Wzięli i napisali...
Witam! Parę kroków od Pana redakcji, po drugiej stronie ul. Kazikowskiego – przy rondzie gen. Hallera jest kiosk, przed których są krzaki, w których mieszka rodzina bezdomnych kotów.
Koty na zimę
W krzakach dobrzy ludzie umieścili kotom budkę, a także je karmią. Czy nie sprawiłoby Panu trudności wysłanie kogoś z Redakcji, aby zrobił zdjęcie, i potem je umieścić z jakimś apelem/prośbą o zaopiekowanie się nimi? Ja sam w sierpniu dwa lata temu znalazłem na wsi 9 km za Mińskiem sześcioro wyrzuconych poprzedniego dnia z samochodu dwumiesięcznych kociaków – cztery rozdałem, a dwa mam, tak więc niestety sam nie mam warunków na zaopiekowanie się tymi kotkami, zresztą w tej chwili mieszkam w Warszawie.
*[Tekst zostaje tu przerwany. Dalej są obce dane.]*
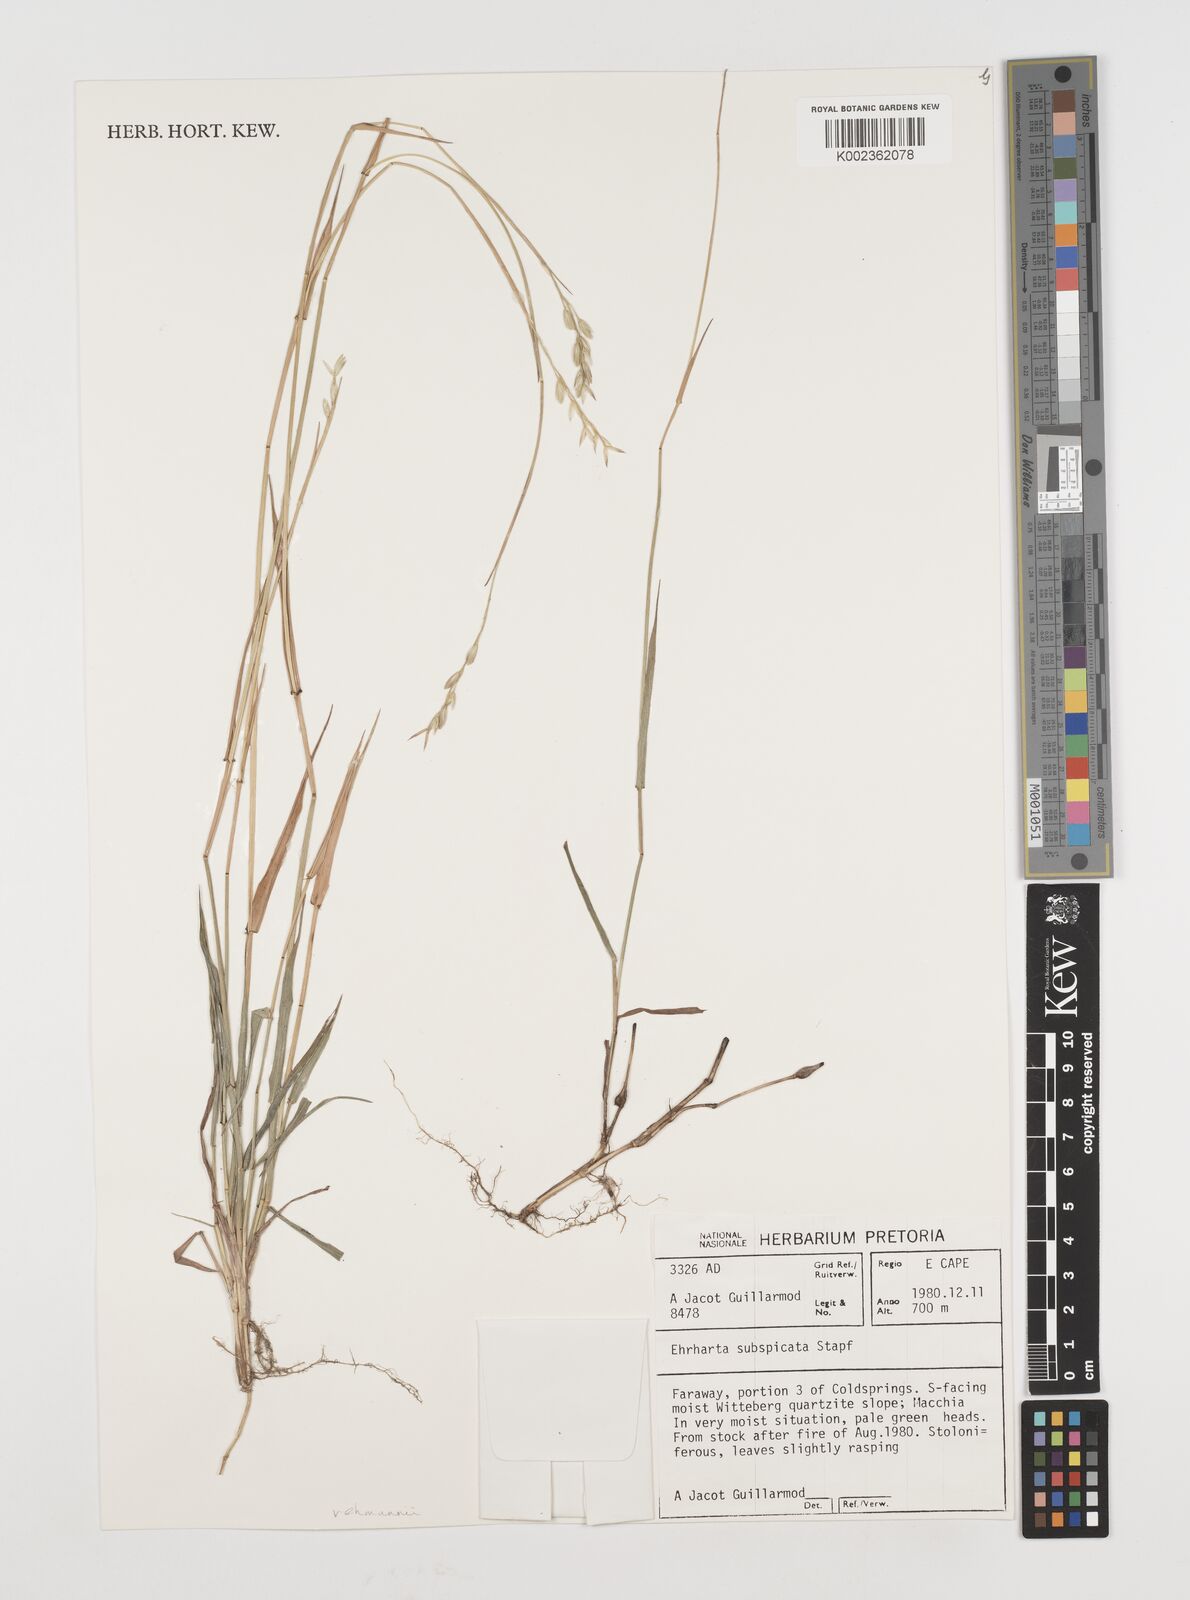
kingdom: Plantae
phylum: Tracheophyta
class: Liliopsida
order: Poales
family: Poaceae
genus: Ehrharta
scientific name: Ehrharta rehmannii
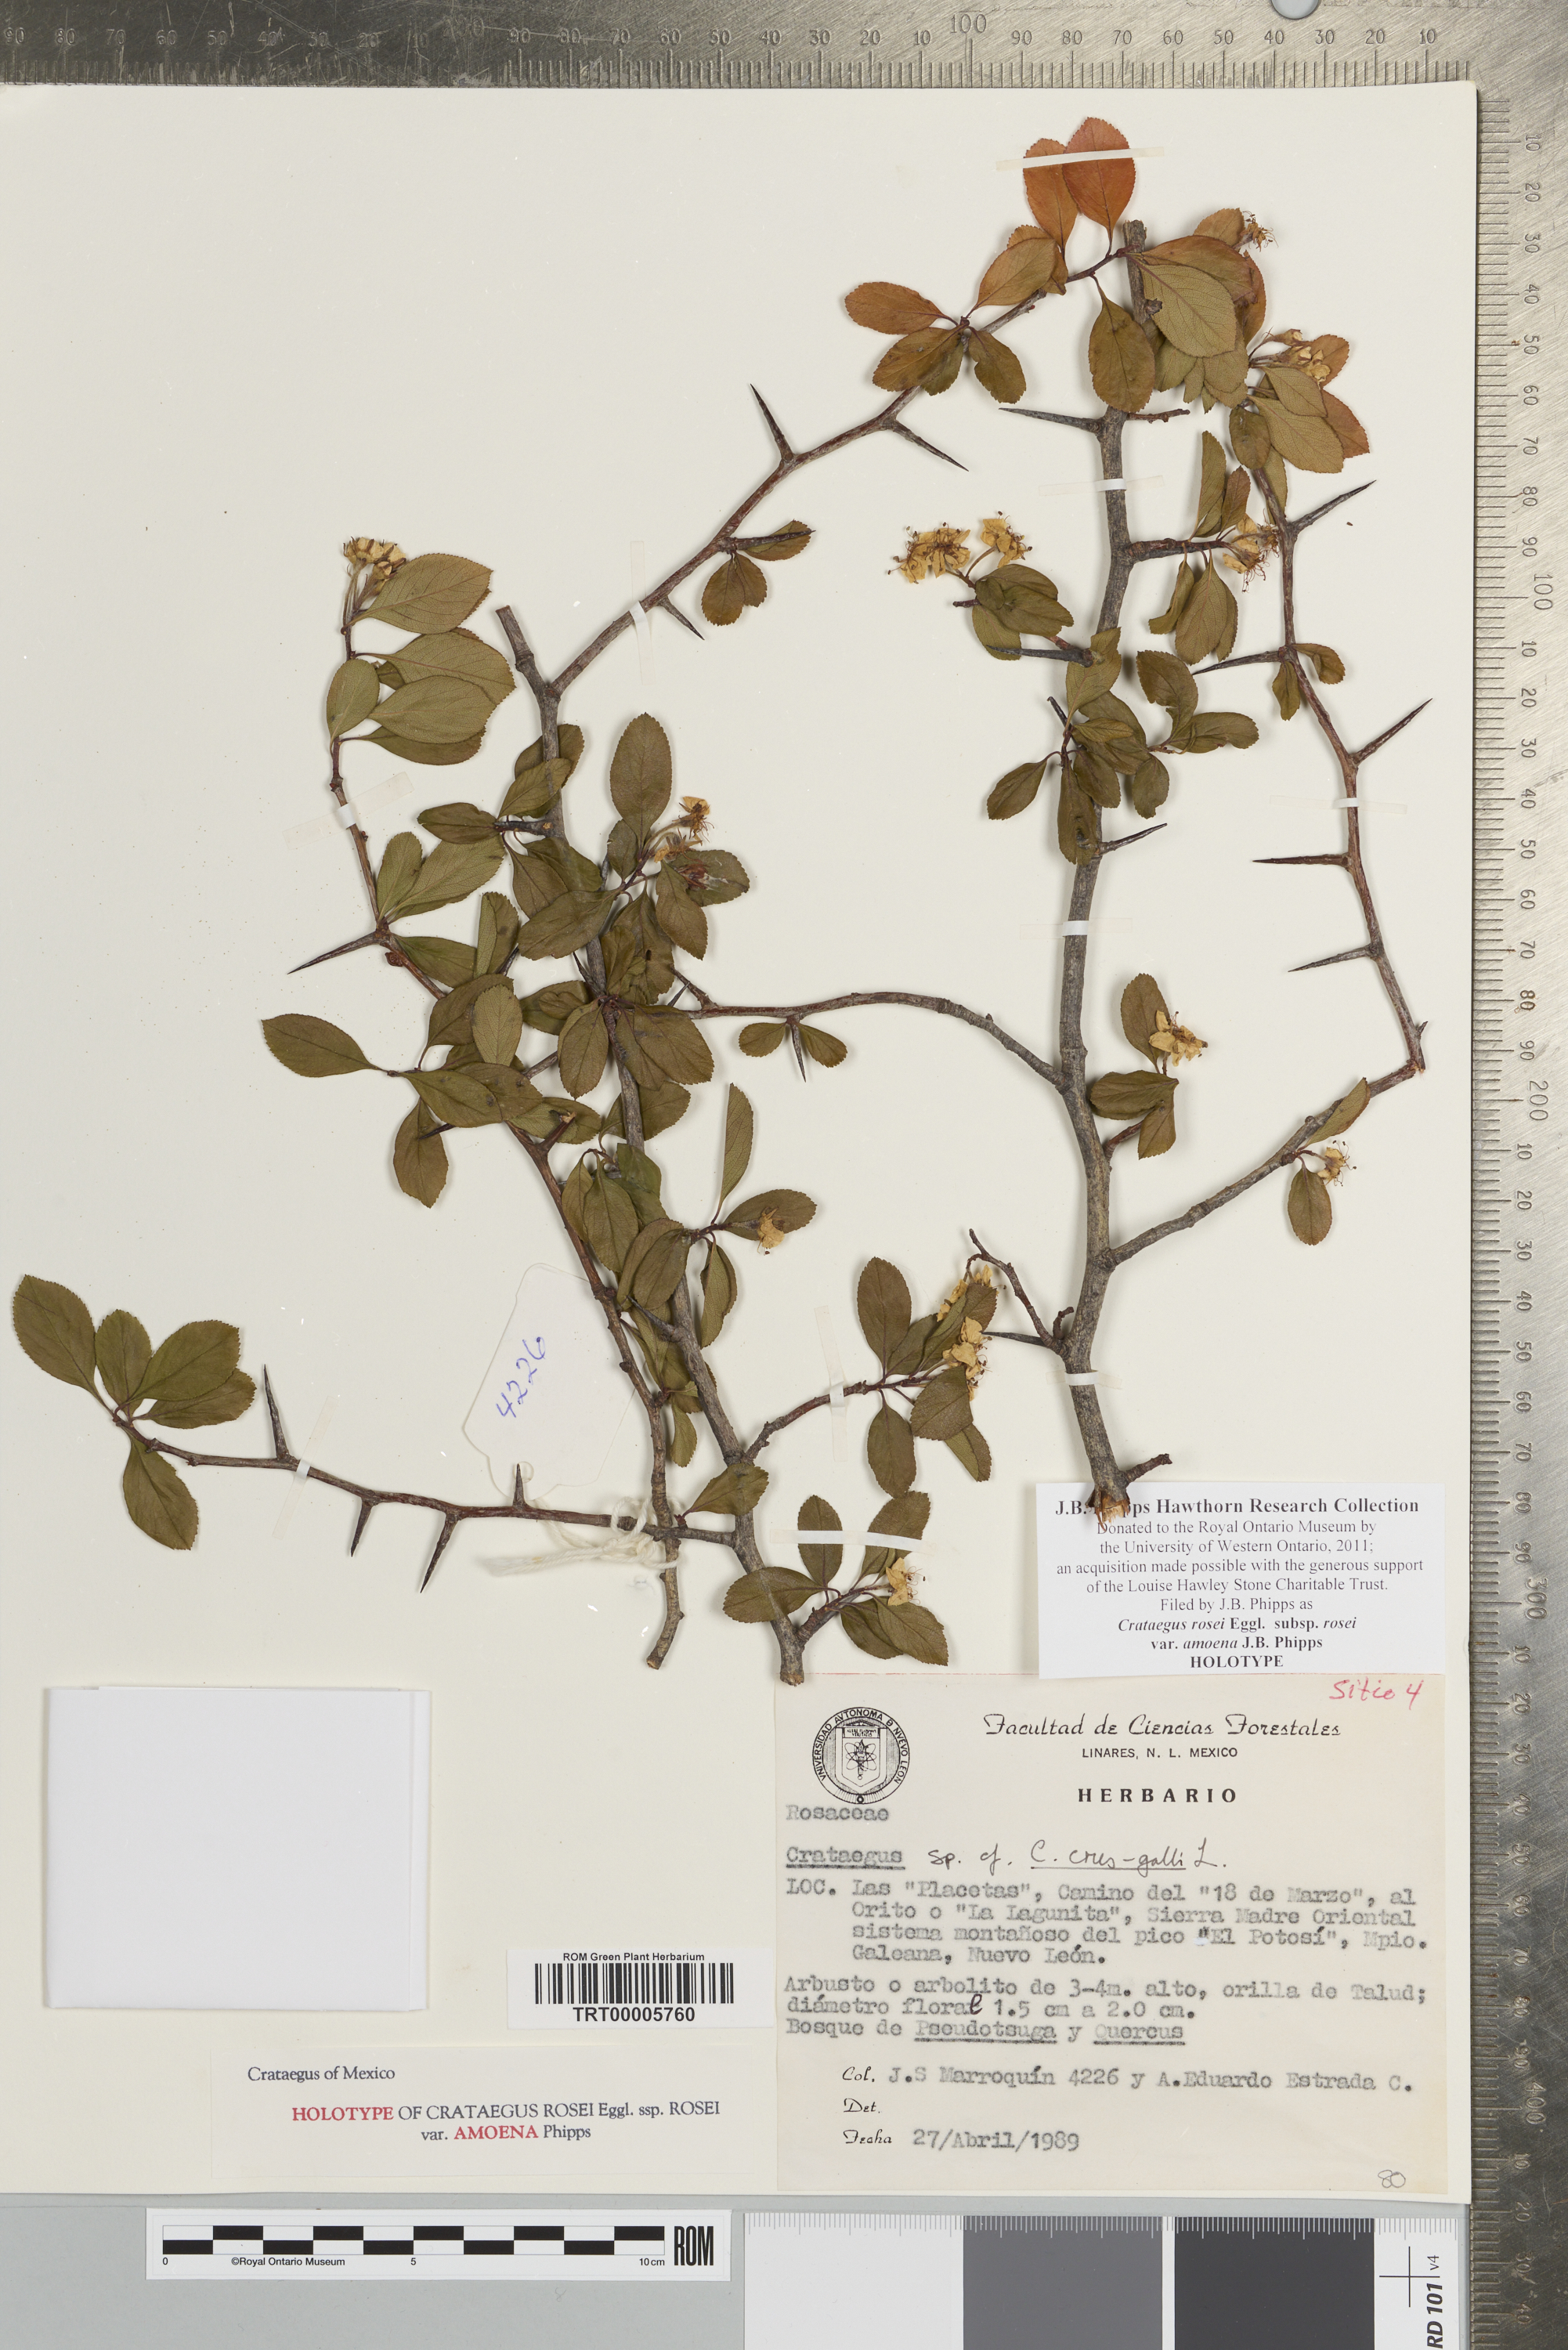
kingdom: Plantae
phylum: Tracheophyta
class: Magnoliopsida
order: Rosales
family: Rosaceae
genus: Crataegus
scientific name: Crataegus rosei
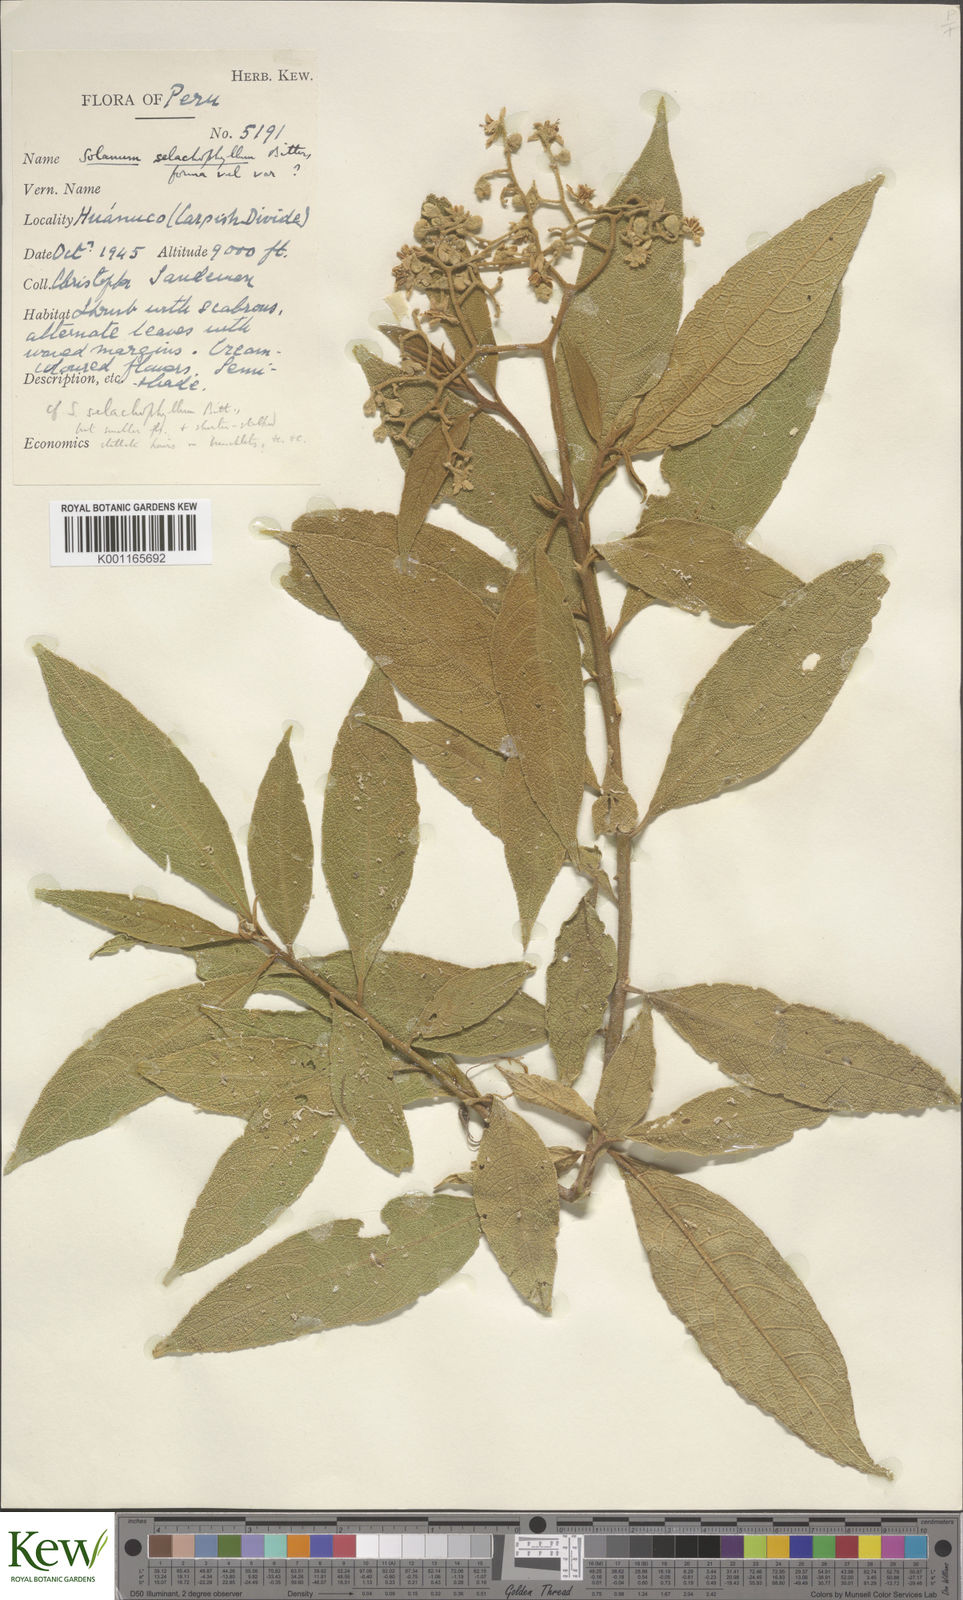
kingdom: Plantae
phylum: Tracheophyta
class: Magnoliopsida
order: Solanales
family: Solanaceae
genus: Solanum
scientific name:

Jest jeszcze druga sprawa – w zasadzie taka moja prośba do Pana – czy mógłby Pan próbować wpłynąć na władze miasta, żeby utworzyły pod Mińskiem schronisko dla zwierząt? Wybudowanie schroniska kosztowałoby o wiele mniej niż budowa aquaparku, zresztą można by chyba zaadoptować jakieś stojące budynki, należące do miasta czy liczyć na fundusze unijne... Potem rzecz jasna trzeba by to jakoś finansować z budżetu, ale przynajmniej nie byłoby takich sytuacji, jak ta przy kiosku.
Piotr Szczepański
Od Naczelnego – Na razie kotkom zrobiliśmy zdjęcie, ale będzie ciąg dalszy.